Locate each line in the listing below that contains the string "sind", and copy every such line in full.

(Beginning of SOURCE DATA)

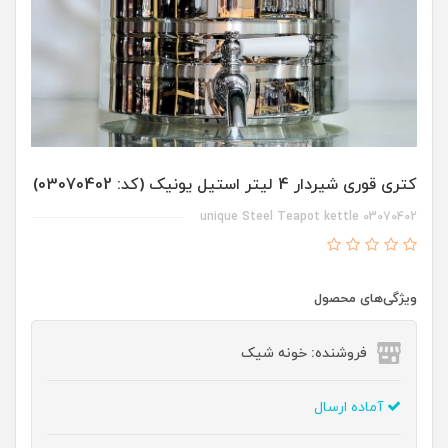
کتری قوری شیردار 4 لیتر استیل یونیک (کد: 03070402)
unique Steel Teapot kettle 03070402
ویژگی‌های محصول
فروشنده: خونه شیک
آماده ارسال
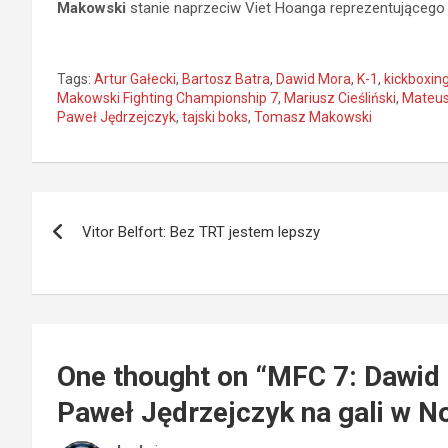
Makowski
stanie naprzeciw Viet Hoanga reprezentującego 
Tags:
Artur Gałecki
,
Bartosz Batra
,
Dawid Mora
,
K-1
,
kickboxin
Makowski Fighting Championship 7
,
Mariusz Cieśliński
,
Mateus
Paweł Jędrzejczyk
,
tajski boks
,
Tomasz Makowski
Nawigacja
Vitor Belfort: Bez TRT jestem lepszy
wpisu
One thought on “
MFC 7: Dawid
Paweł Jędrzejczyk na gali w No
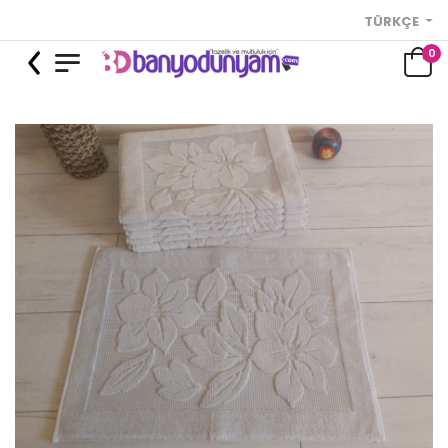
TÜRKÇE
0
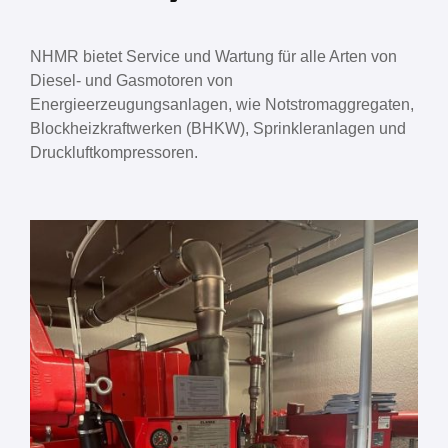
NHMR bietet Service und Wartung für alle Arten von
Diesel- und Gasmotoren von
Energieerzeugungsanlagen, wie Notstromaggregaten,
Blockheizkraftwerken (BHKW), Sprinkleranlagen und
Druckluftkompressoren.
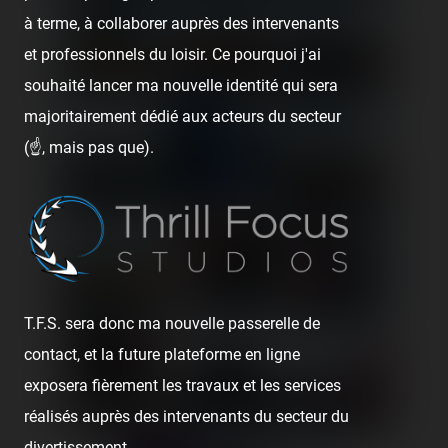
à terme, à collaborer auprès des intervenants
et professionnels du loisir. Ce pourquoi j'ai
souhaité lancer ma nouvelle identité qui sera
majoritairement dédié aux acteurs du secteur
(☝️, mais pas que).
T.F.S. sera donc ma nouvelle passerelle de
contact, et la future plateforme en ligne
exposera fièrement les travaux et les services
réalisés auprès des intervenants du secteur du
divertissement.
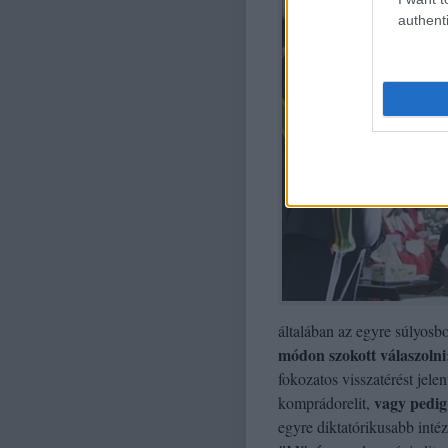
authenti
általában az egyre súlyosb
módon szokott válaszolni:
fokozatos visszatérést jelen
vagy pedig
komprádorelit,
egyre diktatórikusabb int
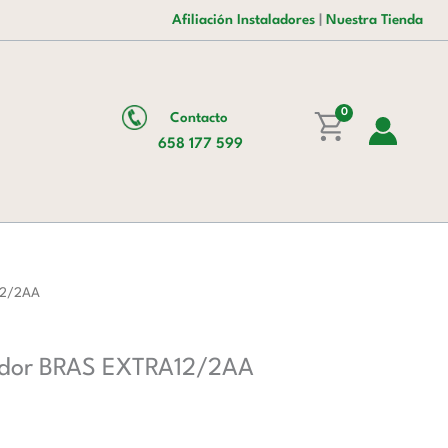
era:
es:
12+12
Afiliación Instaladores
|
Nuestra Tienda
1.401,00 €.
862,00 €.
Litros
con
agitador
0
Contacto
BRAS
658 177 599
EXTRA12/2AA
cantidad
A12/2AA
itador BRAS EXTRA12/2AA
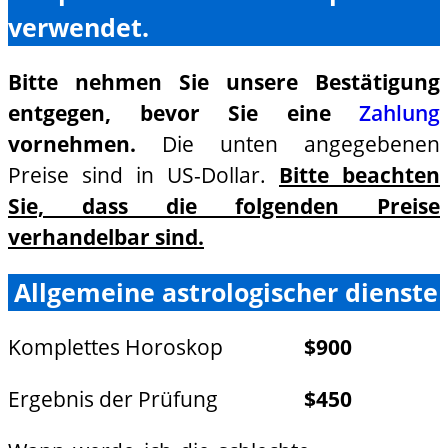
verwendet.
Bitte nehmen Sie unsere Bestätigung
entgegen, bevor Sie eine
Zahlung
vornehmen.
Die unten angegebenen
Preise sind in US-Dollar.
Bitte beachten
Sie, dass die folgenden Preise
verhandelbar sind.
Allgemeine astrologischer dienste
Komplettes Horoskop
$900
Ergebnis der Prüfung
$450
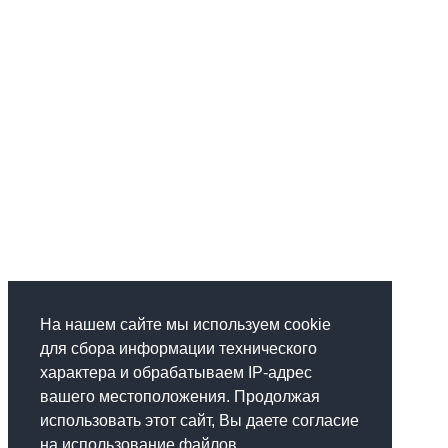
На нашем сайте мы используем cookie
для сбора информации технического
характера и обрабатываем IP-адрес
вашего местоположения. Продолжая
использовать этот сайт, Вы даете согласие
на использование файлов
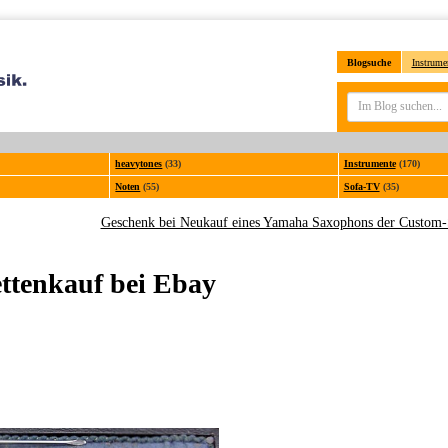
Blogsuche
Instrume
heavytones
(33)
Instrumente
(170)
Noten
(55)
Sofa-TV
(35)
Geschenk bei Neukauf eines Yamaha Saxophons der Custom-
tenkauf bei Ebay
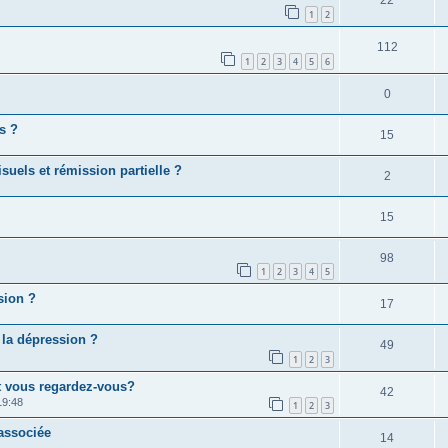
22
1
2
112
1
2
3
4
5
6
0
s ?
15
suels et rémission partielle ?
2
15
98
1
2
3
4
5
sion ?
17
 la dépression ?
49
1
2
3
 vous regardez-vous?
42
19:48
1
2
3
associée
14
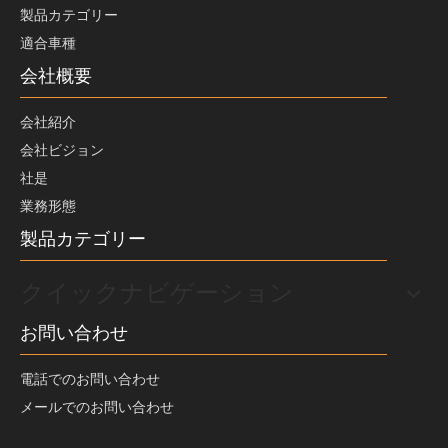
製品カテゴリー
適合車種
会社概要
会社紹介
会社ビジョン
社是
業務形態
製品カテゴリー
クイックナビゲーション
お問い合わせ
電話でのお問い合わせ
メールでのお問い合わせ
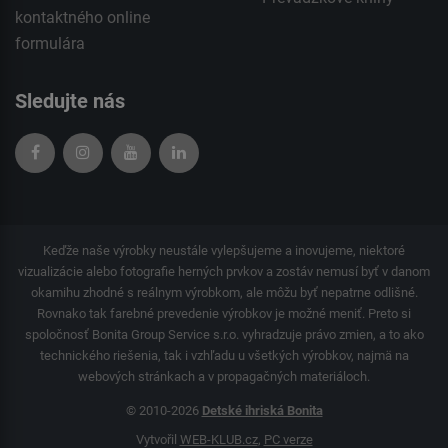
kontaktného
online
formulára
Sledujte nás
Keďže naše výrobky neustále vylepšujeme a inovujeme, niektoré
vizualizácie alebo fotografie herných prvkov a zostáv nemusí byť v danom
okamihu zhodné s reálnym výrobkom, ale môžu byť nepatrne odlišné.
Rovnako tak farebné prevedenie výrobkov je možné meniť. Preto si
spoločnosť Bonita Group Service s.r.o. vyhradzuje právo zmien, a to ako
technického riešenia, tak i vzhľadu u všetkých výrobkov, najmä na
webových stránkach a v propagačných materiáloch.
© 2010-2026
Detské ihriská Bonita
Vytvořil
WEB-KLUB.cz
,
PC verze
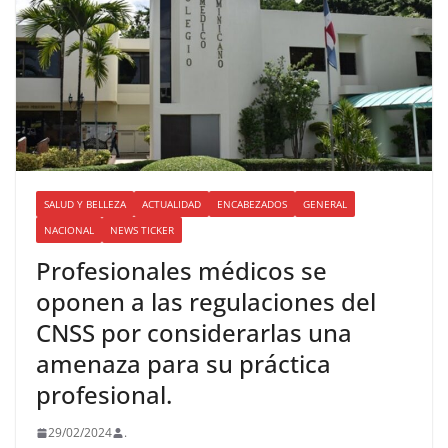
SALUD Y BELLEZA
ACTUALIDAD
ENCABEZADOS
GENERAL
NACIONAL
NEWS TICKER
Profesionales médicos se
oponen a las regulaciones del
CNSS por considerarlas una
amenaza para su práctica
profesional.
29/02/2024
.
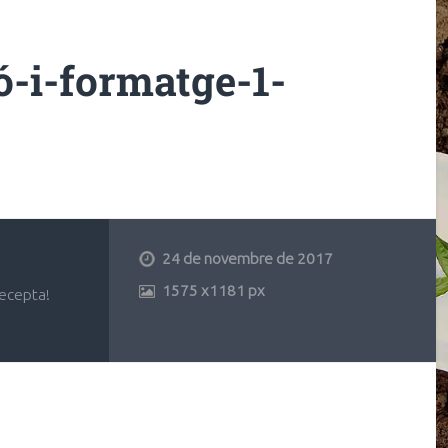
ó-i-formatge-1-
24 de novembre de 2017
1575
x
1181 px
recepta!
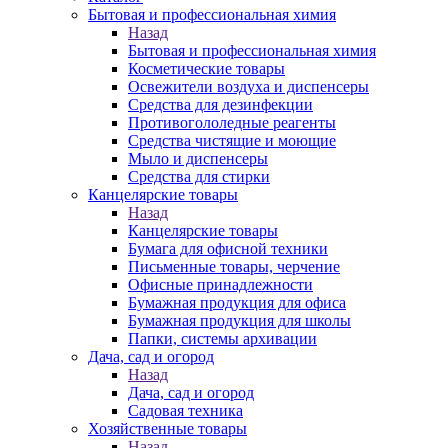
Бытовая и профессиональная химия
Назад
Бытовая и профессиональная химия
Косметические товары
Освежители воздуха и диспенсеры
Средства для дезинфекции
Противогололедные реагенты
Средства чистящие и моющие
Мыло и диспенсеры
Средства для стирки
Канцелярские товары
Назад
Канцелярские товары
Бумага для офисной техники
Письменные товары, черчение
Офисные принадлежности
Бумажная продукция для офиса
Бумажная продукция для школы
Папки, системы архивации
Дача, сад и огород
Назад
Дача, сад и огород
Садовая техника
Хозяйственные товары
Назад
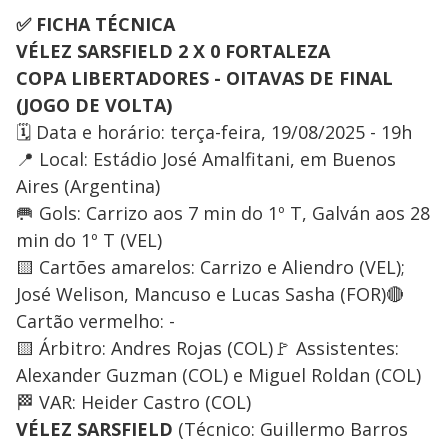
✅ FICHA TÉCNICA
VÉLEZ SARSFIELD 2 X 0 FORTALEZA
COPA LIBERTADORES - OITAVAS DE FINAL
(JOGO DE VOLTA)
🗓️ Data e horário: terça-feira, 19/08/2025 - 19h
📍 Local: Estádio José Amalfitani, em Buenos
Aires (Argentina)
🥅 Gols: Carrizo aos 7 min do 1º T, Galván aos 28
min do 1º T (VEL)
🟨 Cartões amarelos: Carrizo e Aliendro (VEL);
José Welison, Mancuso e Lucas Sasha (FOR)🔴
Cartão vermelho: -
🟨 Árbitro: Andres Rojas (COL)🚩 Assistentes:
Alexander Guzman (COL) e Miguel Roldan (COL)
🏁 VAR: Heider Castro (COL)
VÉLEZ SARSFIELD
(Técnico: Guillermo Barros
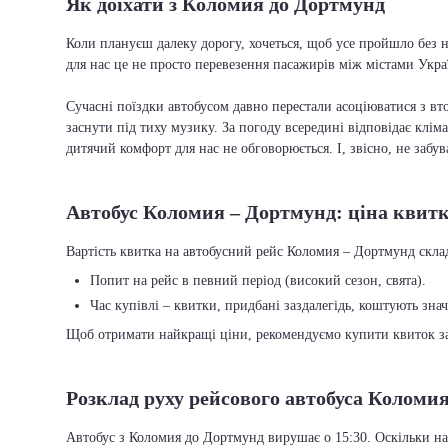
Як доїхати з Коломия до Дортмунд
Коли плануєш далеку дорогу, хочеться, щоб усе пройшло без н
для нас це не просто перевезення пасажирів між містами Укра
Сучасні поїздки автобусом давно перестали асоціюватися з вто
заснути під тиху музику. За погоду всередині відповідає кліма
дитячий комфорт для нас не обговорюється. І, звісно, не забу
Автобус Коломия – Дортмунд: ціна квит
Вартість квитка на автобусний рейс Коломия – Дортмунд склада
Попит на рейс в певний період (високий сезон, свята).
Час купівлі – квитки, придбані заздалегідь, коштують зна
Щоб отримати найкращі ціни, рекомендуємо купити квиток заз
Розклад руху рейсового автобуса Коломи
Автобус з Коломия до Дортмунд вирушає о 15:30. Оскільки на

(End of SOURCE DATA)

__TASK OUTPUT__
Preise sind in US-Dollar.
verhandelbar sind.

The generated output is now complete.